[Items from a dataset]
===============

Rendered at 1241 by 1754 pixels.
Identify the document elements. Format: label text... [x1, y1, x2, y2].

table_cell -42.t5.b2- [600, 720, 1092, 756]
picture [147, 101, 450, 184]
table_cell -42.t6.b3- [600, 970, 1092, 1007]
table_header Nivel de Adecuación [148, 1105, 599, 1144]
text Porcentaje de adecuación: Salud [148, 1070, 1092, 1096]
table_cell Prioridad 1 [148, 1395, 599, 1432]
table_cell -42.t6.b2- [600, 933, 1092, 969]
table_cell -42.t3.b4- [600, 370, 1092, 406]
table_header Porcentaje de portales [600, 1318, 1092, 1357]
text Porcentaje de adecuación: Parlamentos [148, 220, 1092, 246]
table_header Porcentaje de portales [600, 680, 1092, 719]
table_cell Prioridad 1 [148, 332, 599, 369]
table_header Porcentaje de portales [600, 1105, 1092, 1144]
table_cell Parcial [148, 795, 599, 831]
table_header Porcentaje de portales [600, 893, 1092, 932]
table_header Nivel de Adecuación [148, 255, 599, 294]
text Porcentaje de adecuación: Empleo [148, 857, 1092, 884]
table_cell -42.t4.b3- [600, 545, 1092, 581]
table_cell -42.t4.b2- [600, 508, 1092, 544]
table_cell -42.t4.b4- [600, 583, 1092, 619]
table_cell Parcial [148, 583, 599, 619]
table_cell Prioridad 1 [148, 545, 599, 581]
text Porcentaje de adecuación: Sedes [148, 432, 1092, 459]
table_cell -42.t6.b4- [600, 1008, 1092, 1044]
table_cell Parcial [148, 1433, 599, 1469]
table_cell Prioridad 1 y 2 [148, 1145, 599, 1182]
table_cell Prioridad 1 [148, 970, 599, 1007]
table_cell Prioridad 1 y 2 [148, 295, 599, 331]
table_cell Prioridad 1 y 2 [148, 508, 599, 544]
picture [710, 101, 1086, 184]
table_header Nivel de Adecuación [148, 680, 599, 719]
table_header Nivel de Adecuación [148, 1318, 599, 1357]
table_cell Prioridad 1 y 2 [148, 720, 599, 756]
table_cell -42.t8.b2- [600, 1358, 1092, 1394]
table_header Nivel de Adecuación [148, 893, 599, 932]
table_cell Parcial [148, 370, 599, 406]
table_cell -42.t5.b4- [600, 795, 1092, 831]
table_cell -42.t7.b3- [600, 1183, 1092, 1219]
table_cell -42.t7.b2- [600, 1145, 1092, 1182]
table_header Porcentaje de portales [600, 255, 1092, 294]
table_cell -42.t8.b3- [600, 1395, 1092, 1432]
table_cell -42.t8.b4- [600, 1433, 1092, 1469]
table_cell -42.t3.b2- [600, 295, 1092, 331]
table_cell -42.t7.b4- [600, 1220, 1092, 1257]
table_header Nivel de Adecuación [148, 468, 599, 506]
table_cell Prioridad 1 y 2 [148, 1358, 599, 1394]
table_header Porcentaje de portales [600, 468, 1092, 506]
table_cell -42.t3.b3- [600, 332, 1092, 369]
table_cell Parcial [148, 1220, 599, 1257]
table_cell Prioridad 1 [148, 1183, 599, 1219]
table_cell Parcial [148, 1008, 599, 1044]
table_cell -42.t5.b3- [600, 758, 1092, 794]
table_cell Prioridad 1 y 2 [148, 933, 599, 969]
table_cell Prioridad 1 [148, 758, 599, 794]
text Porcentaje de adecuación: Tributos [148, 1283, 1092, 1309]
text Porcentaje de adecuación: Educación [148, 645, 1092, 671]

===============

● EXERCISE DETAILS: Output every line of the records above verbatim, in the same order and with nothing altered or left out.

● REPLY TO THE EXERCISE:
Rendered at 1241 by 1754 pixels.
Identify the document elements. Format: label text... [x1, y1, x2, y2].

table_cell -42.t5.b2- [600, 720, 1092, 756]
picture [147, 101, 450, 184]
table_cell -42.t6.b3- [600, 970, 1092, 1007]
table_header Nivel de Adecuación [148, 1105, 599, 1144]
text Porcentaje de adecuación: Salud [148, 1070, 1092, 1096]
table_cell Prioridad 1 [148, 1395, 599, 1432]
table_cell -42.t6.b2- [600, 933, 1092, 969]
table_cell -42.t3.b4- [600, 370, 1092, 406]
table_header Porcentaje de portales [600, 1318, 1092, 1357]
text Porcentaje de adecuación: Parlamentos [148, 220, 1092, 246]
table_header Porcentaje de portales [600, 680, 1092, 719]
table_cell Prioridad 1 [148, 332, 599, 369]
table_header Porcentaje de portales [600, 1105, 1092, 1144]
table_cell Parcial [148, 795, 599, 831]
table_header Porcentaje de portales [600, 893, 1092, 932]
table_header Nivel de Adecuación [148, 255, 599, 294]
text Porcentaje de adecuación: Empleo [148, 857, 1092, 884]
table_cell -42.t4.b3- [600, 545, 1092, 581]
table_cell -42.t4.b2- [600, 508, 1092, 544]
table_cell -42.t4.b4- [600, 583, 1092, 619]
table_cell Parcial [148, 583, 599, 619]
table_cell Prioridad 1 [148, 545, 599, 581]
text Porcentaje de adecuación: Sedes [148, 432, 1092, 459]
table_cell -42.t6.b4- [600, 1008, 1092, 1044]
table_cell Parcial [148, 1433, 599, 1469]
table_cell Prioridad 1 y 2 [148, 1145, 599, 1182]
table_cell Prioridad 1 [148, 970, 599, 1007]
table_cell Prioridad 1 y 2 [148, 295, 599, 331]
table_cell Prioridad 1 y 2 [148, 508, 599, 544]
picture [710, 101, 1086, 184]
table_header Nivel de Adecuación [148, 680, 599, 719]
table_header Nivel de Adecuación [148, 1318, 599, 1357]
table_cell Prioridad 1 y 2 [148, 720, 599, 756]
table_cell -42.t8.b2- [600, 1358, 1092, 1394]
table_header Nivel de Adecuación [148, 893, 599, 932]
table_cell Parcial [148, 370, 599, 406]
table_cell -42.t5.b4- [600, 795, 1092, 831]
table_cell -42.t7.b3- [600, 1183, 1092, 1219]
table_cell -42.t7.b2- [600, 1145, 1092, 1182]
table_header Porcentaje de portales [600, 255, 1092, 294]
table_cell -42.t8.b3- [600, 1395, 1092, 1432]
table_cell -42.t8.b4- [600, 1433, 1092, 1469]
table_cell -42.t3.b2- [600, 295, 1092, 331]
table_cell -42.t7.b4- [600, 1220, 1092, 1257]
table_header Nivel de Adecuación [148, 468, 599, 506]
table_cell Prioridad 1 y 2 [148, 1358, 599, 1394]
table_header Porcentaje de portales [600, 468, 1092, 506]
table_cell -42.t3.b3- [600, 332, 1092, 369]
table_cell Parcial [148, 1220, 599, 1257]
table_cell Prioridad 1 [148, 1183, 599, 1219]
table_cell Parcial [148, 1008, 599, 1044]
table_cell -42.t5.b3- [600, 758, 1092, 794]
table_cell Prioridad 1 y 2 [148, 933, 599, 969]
table_cell Prioridad 1 [148, 758, 599, 794]
text Porcentaje de adecuación: Tributos [148, 1283, 1092, 1309]
text Porcentaje de adecuación: Educación [148, 645, 1092, 671]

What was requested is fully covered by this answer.